|Authors||Wong ML, McMurry TL, Stukenborg GJ, Francescatti AB, Amato-Martz C, Schumacher JR, Chang GJ, Greenberg CC, Winchester DP, McKellar DP, Walter LC, Kozower BD|
|Journal||Lung Cancer Volume: 102 Pages: 108-117|
|Publish Date||2016 Dec|
Older patients with non-small cell lung cancer (NSCLC) are less likely to receive guideline-recommended treatment at diagnosis, independent of comorbidity. However, national data on treatment of postoperative recurrence are limited.
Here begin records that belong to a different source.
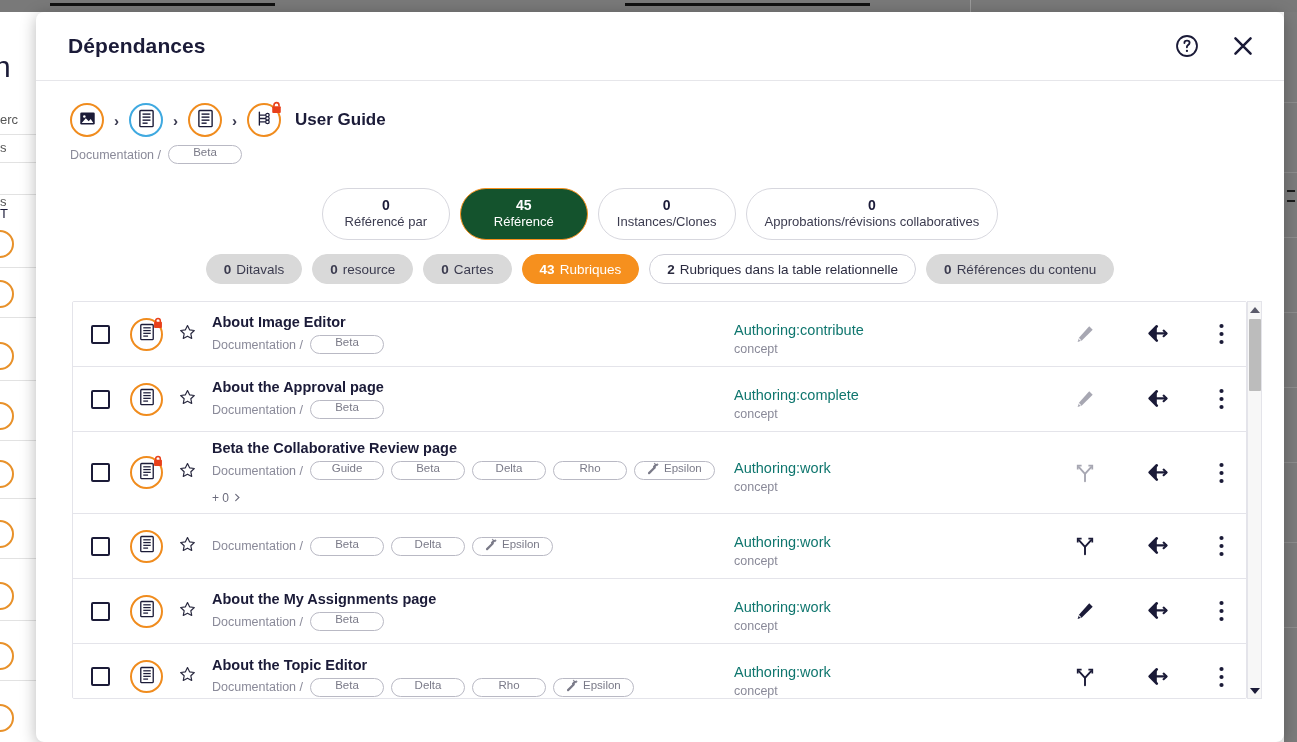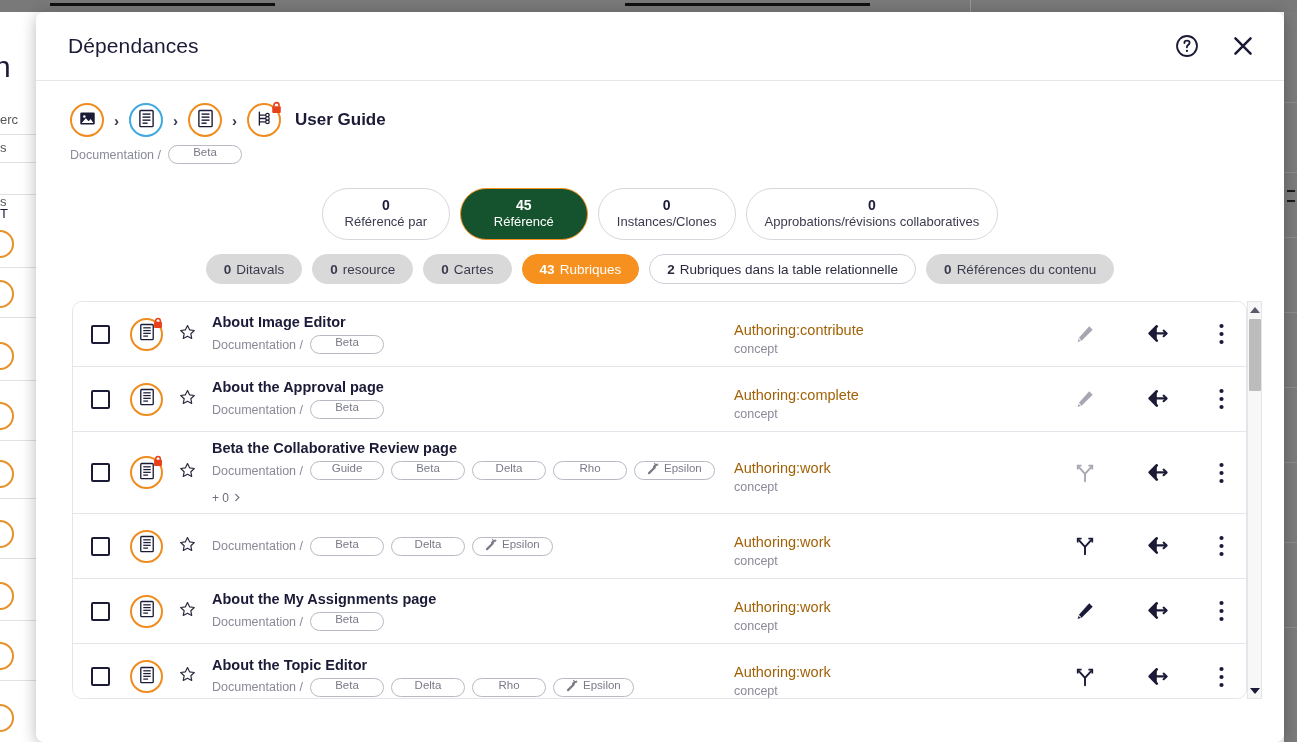--- a/index.html
+++ b/index.html
@@ -70,7 +70,7 @@
   }
   .modal-title {
     margin-left: 32px;
-    font-size: 21px; color: #1b1b38; font-weight: 400;
+    font-size: 21px; color: #1b1b38; font-weight: 700;
     letter-spacing: .1px;
   }
   .header-actions {

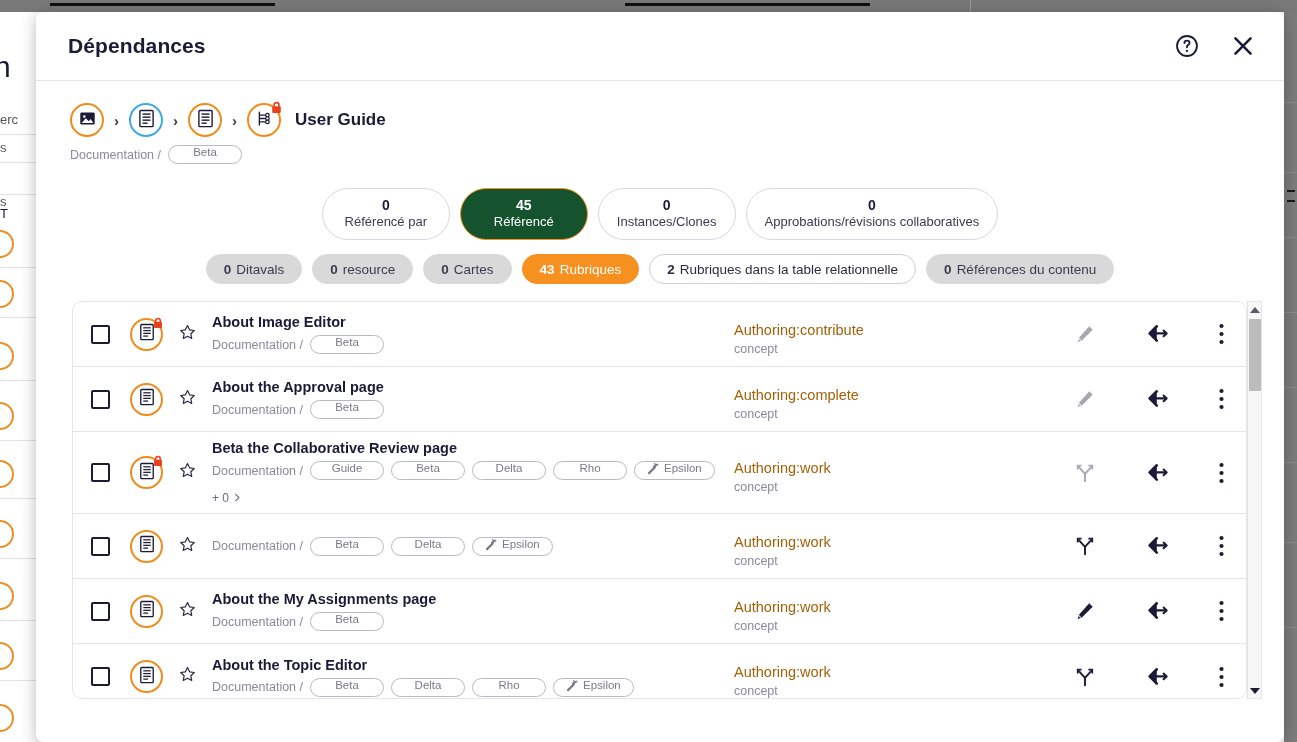--- a/index.html
+++ b/index.html
@@ -162,7 +162,7 @@
     position: absolute; inset: 0 15px 0 0;
     overflow: hidden;
     border: 1px solid #e4e4ea;
-    border-radius: 10px;
+    border-radius: 2px;
     background: #fff;
   }
   .row {

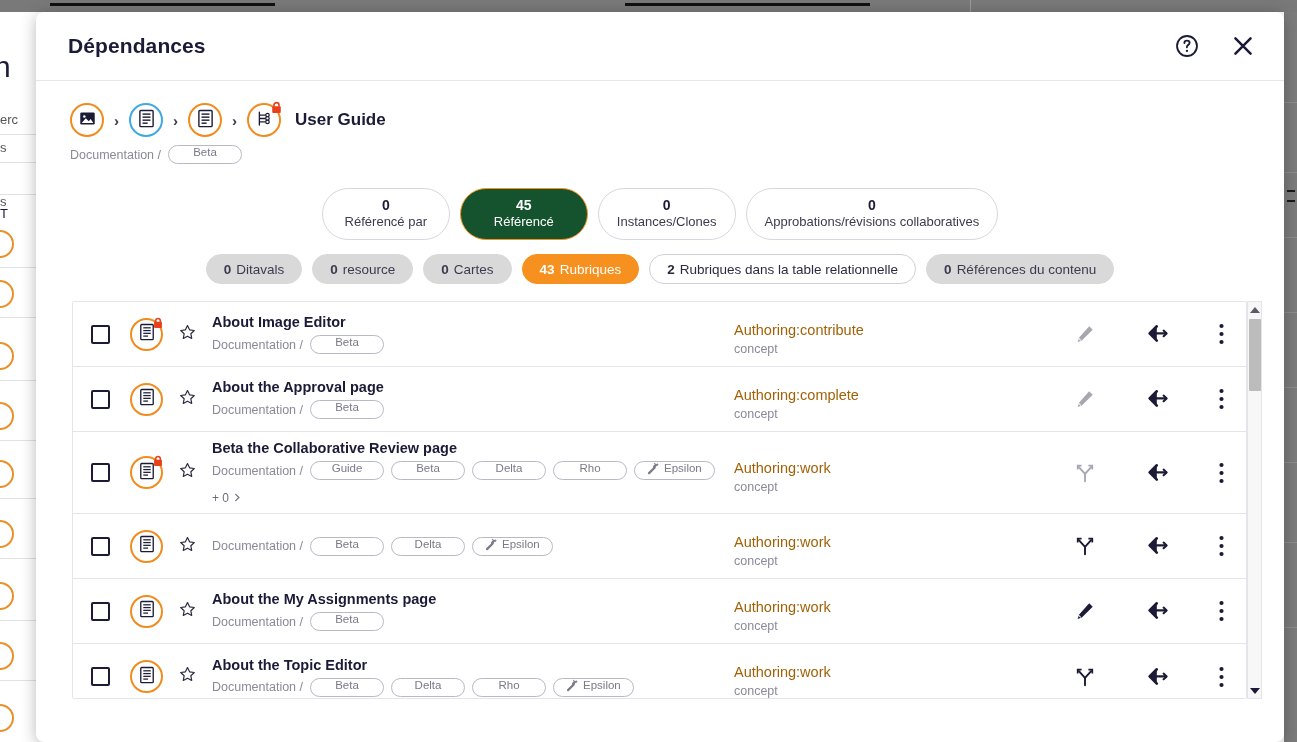--- a/index.html
+++ b/index.html
@@ -204,7 +204,7 @@
   }
 
   .row-status { width: 340px; flex: none; }
-  .status-main { font-size: 14.5px; color: #a16207; margin-bottom: 4px; white-space: nowrap; margin-top: 9px; }
+  .status-main { font-size: 14.5px; color: #0f766e; margin-bottom: 4px; white-space: nowrap; margin-top: 9px; }
   .status-sub { font-size: 12.5px; color: #8a8a99; }
 
   .row-actions {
We evaluated the associations between age, comorbidity, and other patient factors and treatment of postoperative NSCLC recurrence in a national cohort.We randomly selected 9001 patients with surgically resected stage I-III NSCLC in 2006-2007 from the National Cancer Data Base. Patients were followed for 5 years or until first NSCLC recurrence, new primary cancer, or death, whichever came first. Perioperative comorbidities, first recurrence, treatment of recurrence, and survival were abstracted from medical records and merged with existing registry data. Factors associated with active treatment (chemotherapy, radiation, and/or surgery) versus supportive care only were analyzed using multivariable logistic regression.Median age at initial diagnosis was 67; 69.7% had >1 comorbidity. At 5-year follow-up, 12.3% developed locoregional and 21.5% developed distant recurrence. Among patients with locoregional recurrence, 79.5% received active treatment. Older patients (OR 0.49 for age >75 compared with <55; 95% CI 0.27-0.88) and those with substance abuse (OR 0.43; 95% CI 0.23-0.81) were less likely to receive active treatment. Women (OR 0.62; 95% CI 0.43-0.89) and patients with symptomatic recurrence (OR 0.69; 95% CI 0.47-0.99) were also less likely to receive active treatment. Among those with distant recurrence, 77.3% received active treatment. Older patients (OR 0.42 for age >75 compared with <55; 95% CI 0.26-0.68) and those with any documented comorbidities (OR 0.59; 95% CI 0.38-0.89) were less likely to receive active treatment.Older patients independent of comorbidity, patients with substance abuse, and women were less likely to receive active treatment for postoperative NSCLC recurrence. Studies to further characterize these disparities in treatment of NSCLC recurrence are needed to identify barriers to treatment.